In my personal opinion I think he should have received a longer sentence, yes he made a mistake, but his mistake killed two innocent people and left two young boys as orphans. If it was my family, I wouldn’t be satisfied knowing that he was only going to be serving a few months in prison.
Today, I read another story in the paper about a mother who lost her daughter Kelly to dangerous driving. Her daughter was killed in a car accident when a 17 year old boy who was sitting in his friend’s car decided to drive around the grounds of their college, despite the fact he didn’t have a licence. The boy drove out into the road and was doing 80mph in a 40mph zone; he then hit the kerb and smashed into an oak tree. Kelly died on impact.
There are so many stories of young drivers putting themselves or their friend’s lives in danger when they decide to take driving risks for an adrenaline rush. Every young driver should be made aware of the dangerous situations they could put themselves in if they take risks on the road. Not only to improve their own driving, but also to educate their friends when they are passengers in cars.

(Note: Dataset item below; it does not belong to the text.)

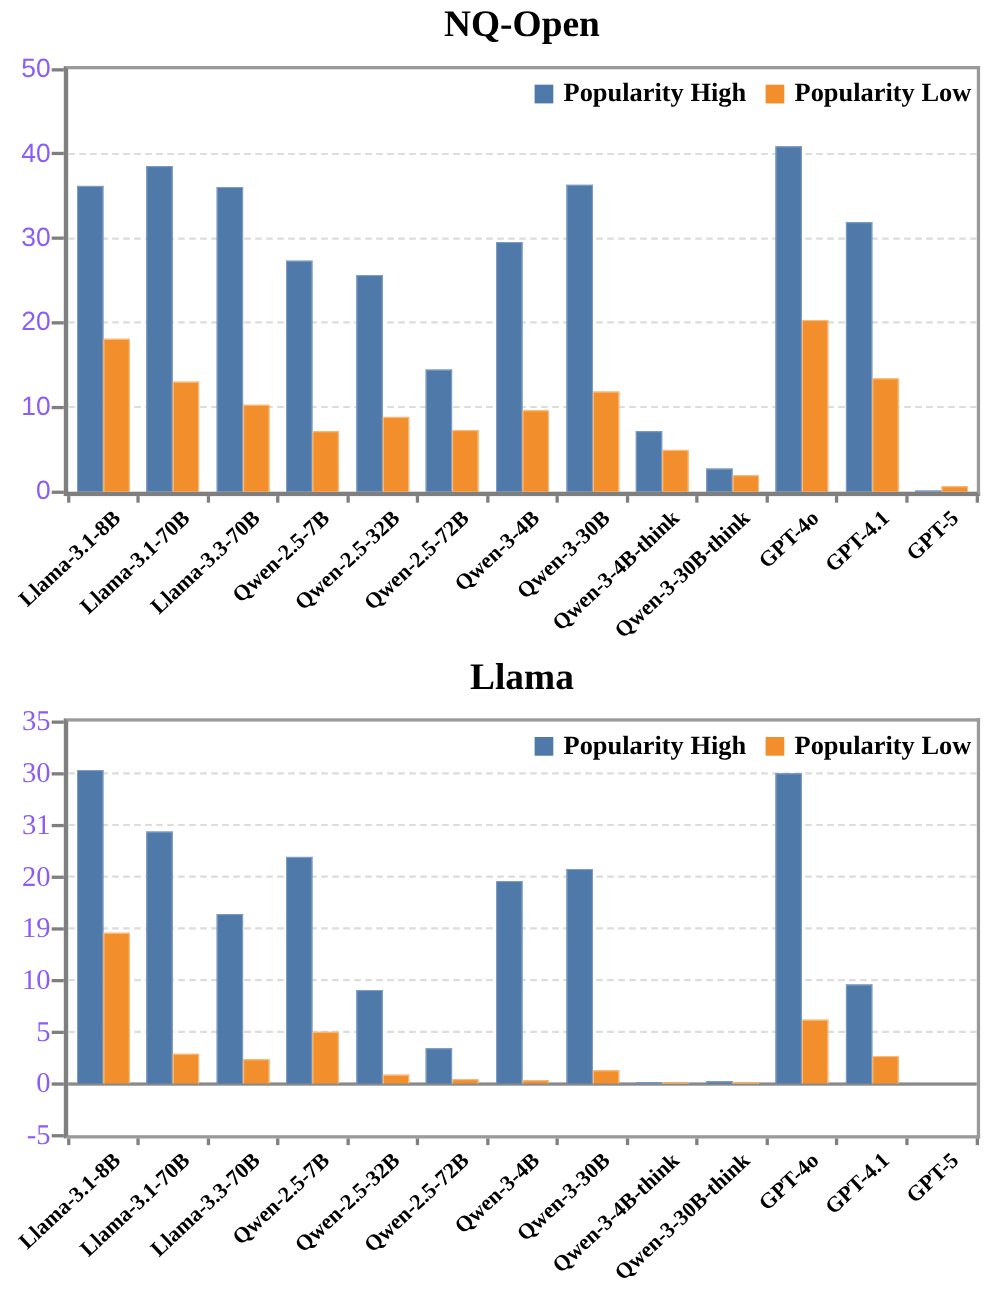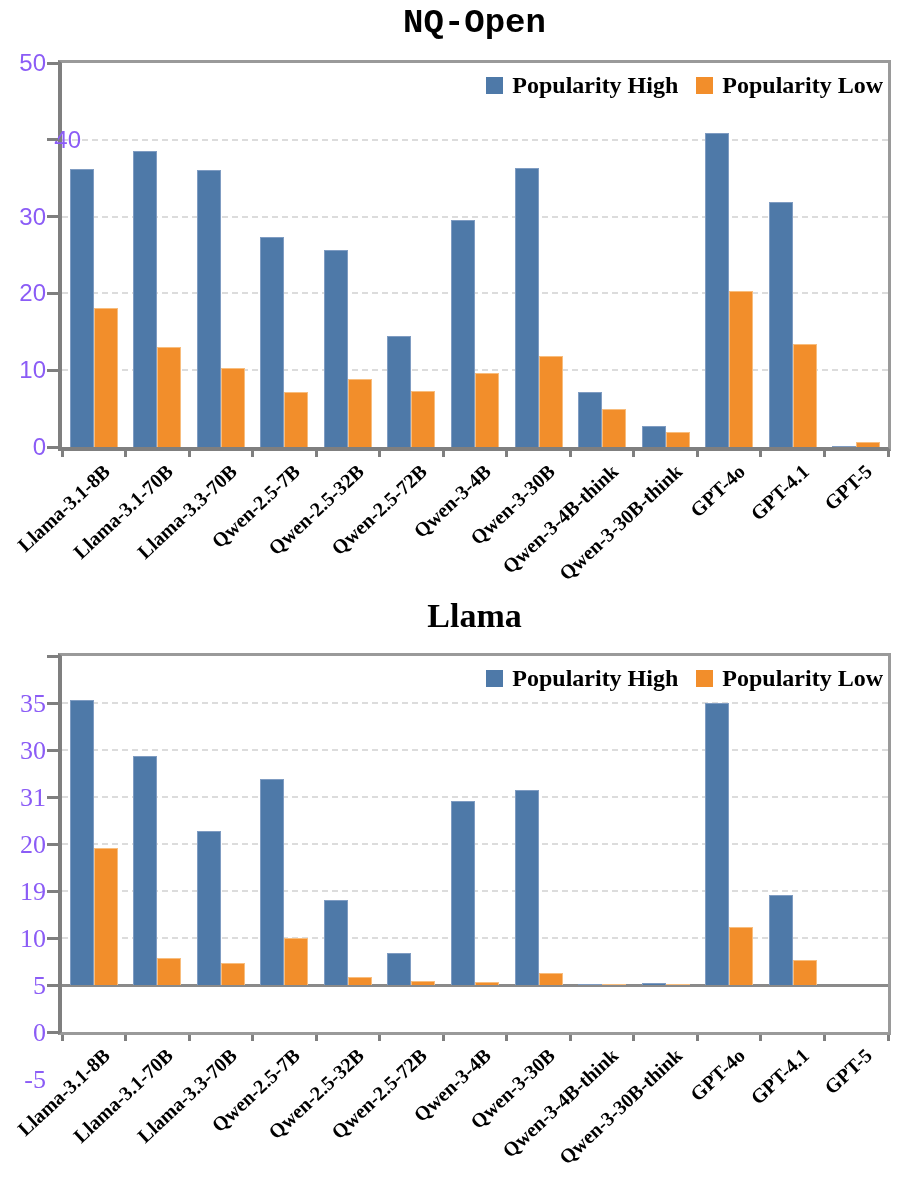"NQ-Open" #title-0 { font-family: Liberation Mono, monospace -> none }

By hearing just one traumatic story of a young driver who has been paralysed or killed in a road accident, it should hopefully open the eyes of every young driver around the world. The AA does a young driver scheme which enables young drivers to gain a fuller understanding of the dangers and potential consequences of their driving decisions.I think this scheme should be compulsory for every driver and more companies should provide it for young drivers.